A month has gone by since the last earnings report for Paycom Software (PAYC). Shares have added about 12.4% in that time frame, outperforming the S&P 500.
Will the recent positive trend continue leading up to its next earnings release, or is Paycom due for a pullback? Before we dive into how investors and analysts have reacted as of late, let's take a quick look at the most recent earnings report in order to get a better handle on the important catalysts.
Paycom Software, Inc. reported better-than-expected third-quarter 2024 results. The online payroll and human resource technology provider reported non-GAAP earnings of $1.67 per share for the third quarter, beating the Zacks Consensus Estimate of $1.62.
However, the bottom line declined 5.6% year over year as the benefits of higher revenues and lower share count were more than offset by increased operating expenses, interest expenses and income taxes.
Paycom reported revenues of $451.9 million, beating the consensus mark of $446.9 million. The top line climbed 11.2% year over year. The figure was also above the high end of management’s guidance of $444-$449 million. The top line benefited from increased sales momentum, international expansion and artificial intelligence (AI) integration in its products.
The stronger-than-expected third-quarter results are likely to give a boost to PAYC stock, which has lagged behind this year’s broader market rally. Shares of Paycom have plunged 16.7% year to date, underperforming the Zacks Internet - Software industry’s growth of 25.7%.
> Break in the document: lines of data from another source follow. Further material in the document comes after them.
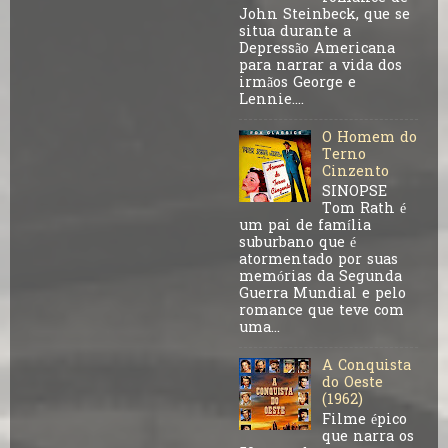
John Steinbeck, que se
situa durante a
Depressão Americana
para narrar a vida dos
irmãos George e
Lennie....
O Homem do
Terno
Cinzento
SINOPSE
Tom Rath é
um pai de família
suburbano que é
atormentado por suas
memórias da Segunda
Guerra Mundial e pelo
romance que teve com
uma...
A Conquista
do Oeste
(1962)
Filme épico
que narra os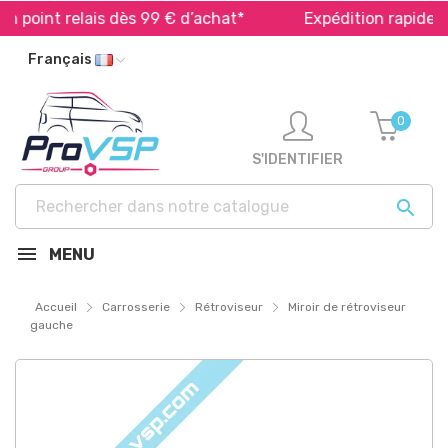
 point relais dès 99 € d’achat*
Expédition rapide dans
Français
0
S'IDENTIFIER

MENU
Accueil
Carrosserie
Rétroviseur
Miroir de rétroviseur
gauche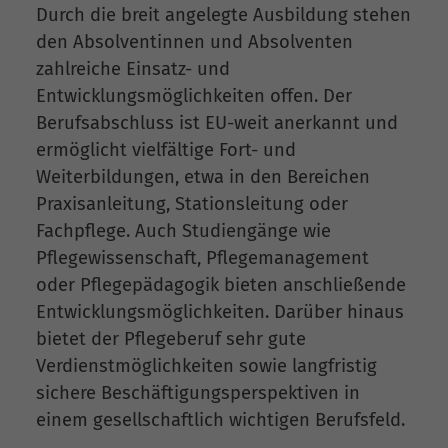
Durch die breit angelegte Ausbildung stehen
den Absolventinnen und Absolventen
zahlreiche Einsatz- und
Entwicklungsmöglichkeiten offen. Der
Berufsabschluss ist EU-weit anerkannt und
ermöglicht vielfältige Fort- und
Weiterbildungen, etwa in den Bereichen
Praxisanleitung, Stationsleitung oder
Fachpflege. Auch Studiengänge wie
Pflegewissenschaft, Pflegemanagement
oder Pflegepädagogik bieten anschließende
Entwicklungsmöglichkeiten. Darüber hinaus
bietet der Pflegeberuf sehr gute
Verdienstmöglichkeiten sowie langfristig
sichere Beschäftigungsperspektiven in
einem gesellschaftlich wichtigen Berufsfeld.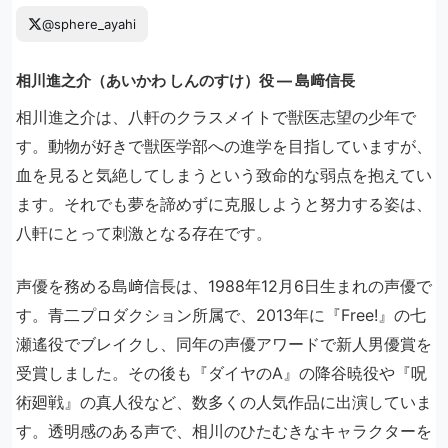
@sphere_ayahi
相川進之介（あいかわ しんのすけ）役 ― 島﨑信長
相川進之介は、八軒のクラスメイトで獣医志望の少年で
す。動物が好きで獣医学部への進学を目指していますが、
血を見ると気絶してしまうという致命的な弱点を抱えてい
ます。それでも夢を諦めずに克服しようと努力する姿は、
八軒にとって刺激となる存在です。
声優を務める島﨑信長は、1988年12月6日生まれの声優で
す。青二プロダクション所属で、2013年に『Free!』の七
瀬遙役でブレイクし、同年の声優アワードで新人男優賞を
受賞しました。その後も『ダイヤのA』の降谷暁役や『呪
術廻戦』の真人役など、数多くの人気作品に出演していま
す。透明感のある声で、相川のひたむきなキャラクターを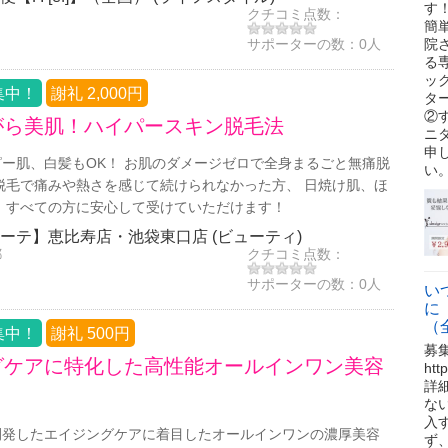
す
クチコミ点数：
簡単
サポーターの数：
0人
院
る
ッ
集中！
謝礼 2,000円
タ
②
がら美肌！ハイパースキン脱毛法
ニ
申
ー肌、白髪もOK！ お肌のダメージゼロで全身まるごと無痛脱
い
脱毛で痛みや熱さを感じて続けられなかった方、 日焼け肌、ほ
 すべての方に安心して受けていただけます！
ーテ】恵比寿店・池袋東口店 (ビューティ)
都
クチコミ点数：
サポーターの数：
0人
い
に
（
集中！
謝礼 500円
募
グケアに特化した高性能オールインワン美容
ht
詳
な
入
開発したエイジングケアに着目したオールインワンの濃厚美容
ず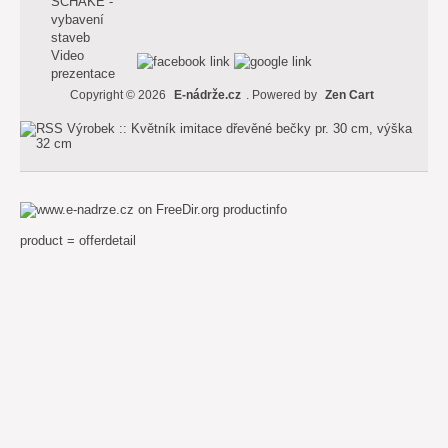
SCHAKE -
vybavení
staveb
Video
prezentace
Copyright © 2026
E-nádrže.cz
. Powered by
Zen Cart
productinfo
product = offerdetail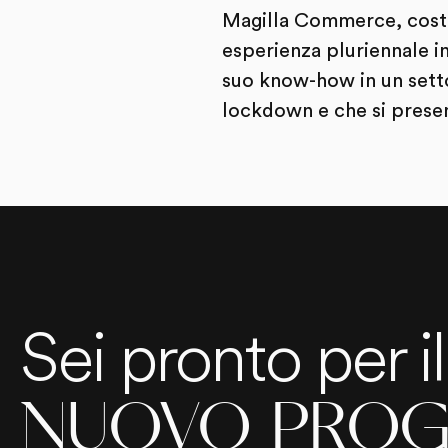
Magilla Commerce, costo
esperienza pluriennale i
suo know-how in un setto
lockdown e che si presen
Sei pronto per i
NUOVO PROG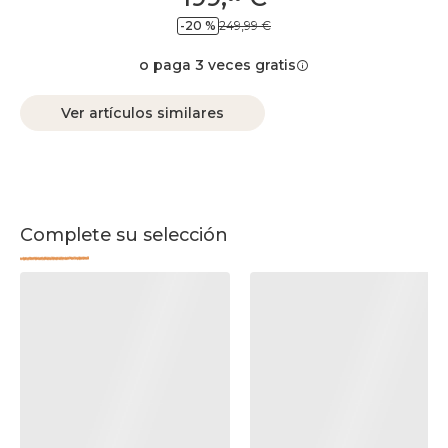
-20 %
249,99 €
o paga 3 veces gratis
Ver artículos similares
Complete su selección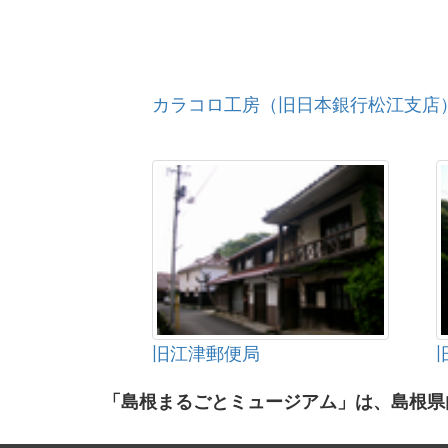
カラコロ工房（旧日本銀行松江支店
旧江津郵便局
「島根まるごとミュージアム」は、島根県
Paycom’s Recurring revenues (representing 98.5% of the total revenues) improved 11.6% to $445 million in the third quarter. Our estimate for the company’s Recurring revenues was pegged at $437.3 million.
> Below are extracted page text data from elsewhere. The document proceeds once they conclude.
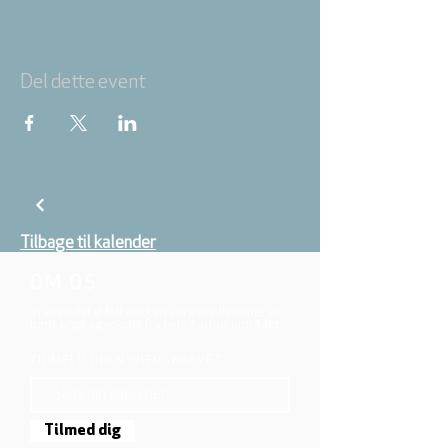
Del dette event
Tilbage til kalender
OM OS
Vi er en del af folkekirken, vore medlemmer er
børn, unge og voksne fra hele Aarhus området.
TILMELD DIG NYHEDSBREVET
Tilmed dig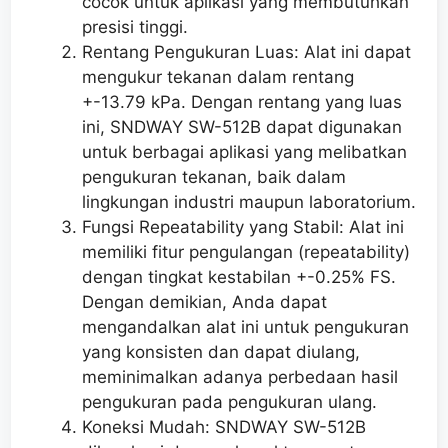
cocok untuk aplikasi yang membutuhkan
presisi tinggi.
Rentang Pengukuran Luas: Alat ini dapat
mengukur tekanan dalam rentang
+-13.79 kPa. Dengan rentang yang luas
ini, SNDWAY SW-512B dapat digunakan
untuk berbagai aplikasi yang melibatkan
pengukuran tekanan, baik dalam
lingkungan industri maupun laboratorium.
Fungsi Repeatability yang Stabil: Alat ini
memiliki fitur pengulangan (repeatability)
dengan tingkat kestabilan +-0.25% FS.
Dengan demikian, Anda dapat
mengandalkan alat ini untuk pengukuran
yang konsisten dan dapat diulang,
meminimalkan adanya perbedaan hasil
pengukuran pada pengukuran ulang.
Koneksi Mudah: SNDWAY SW-512B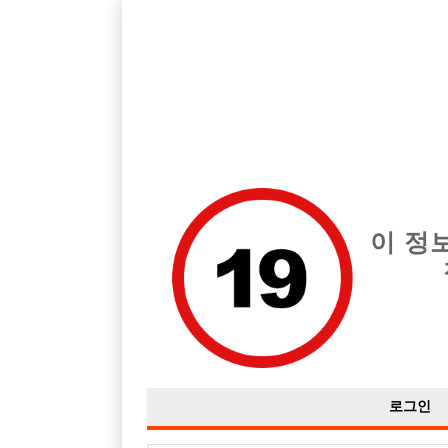
호빠, 중빠, 아빠방 구인구직을 12년 넘게 제공해온 선수나라
습니다.
전체 구인정보
중빠 구인
아빠방 구
이 정
로그인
The company’s revenues from the Implementation and Other segment declined to $6.9 million from $7.5 million in the year-ago quarter and contributed 1.6% to total sales. Our estimate for the segment’s revenues was pegged at $8.5 million.
Adjusted gross profits increased 8% from the year-ago period to $367.5 million. However, the adjusted gross margin contracted 240 basis points (bps) on a year-over-year basis to 81.3%.
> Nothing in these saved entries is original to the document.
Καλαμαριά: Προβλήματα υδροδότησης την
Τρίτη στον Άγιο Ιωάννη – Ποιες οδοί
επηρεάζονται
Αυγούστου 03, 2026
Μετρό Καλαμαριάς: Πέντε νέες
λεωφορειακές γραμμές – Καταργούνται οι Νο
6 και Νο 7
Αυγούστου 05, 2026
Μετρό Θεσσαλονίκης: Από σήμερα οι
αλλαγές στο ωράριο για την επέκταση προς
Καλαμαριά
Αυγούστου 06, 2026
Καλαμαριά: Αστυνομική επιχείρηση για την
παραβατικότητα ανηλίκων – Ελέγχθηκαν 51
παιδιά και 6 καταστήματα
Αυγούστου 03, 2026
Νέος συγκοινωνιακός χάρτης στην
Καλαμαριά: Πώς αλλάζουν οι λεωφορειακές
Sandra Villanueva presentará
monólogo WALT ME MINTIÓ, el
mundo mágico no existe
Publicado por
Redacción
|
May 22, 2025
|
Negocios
Paycom’s adjusted EBITDA increased 3.4% year over year to $171.3 million. The adjusted EBITDA margin contracted 290 bps to 37.9%.
Paycom exited the third quarter with cash and cash equivalents of $325.8 million compared with $346.5 million recorded in the previous quarter. The company had no debt as of Sept. 30, 2024, as it paid off all its long-term debt at the end of 2023.
In the first three quarters of 2024, PAYC generated an operating cash flow of approximately $373.5 million, paid out $63.7 million in dividends and bought back $122.8 million worth of its common stock.
The company had $1.49 billion remaining under its buyback authorization as of Sept. 30, 2024. Paycom’s board has approved its upcoming quarterly dividend of 37.5 cents per share, payable in the middle of December 2024.
For the fourth quarter of 2024, Paycom forecasts revenues in the range of $477-$484 million and expects adjusted EBITDA between $184.5 million and $191.5 million.
For 2024, PAYC now forecasts revenues in the band of $1.866-$1.873 billion compared with the previous guidance of $1.860-$1.875 billion. Paycom now expects its 2024 adjusted EBITDA between $745 million and $752 million, up from the earlier projection of $727-$737 million.
In the past month, investors have witnessed an upward trend in fresh estimates.
At this time, Paycom has a subpar Growth Score of D, however its Momentum Score is doing a lot better with a B. However, the stock was allocated a grade of D on the value side, putting it in the bottom 40% for this investment strategy.
Overall, the stock has an aggregate VGM Score of D. If you aren't focused on one strategy, this score is the one you should be interested in.
Estimates have been broadly trending upward for the stock, and the magnitude of these revisions looks promising. Notably, Paycom has a Zacks Rank #3 (Hold). We expect an in-line return from the stock in the next few months.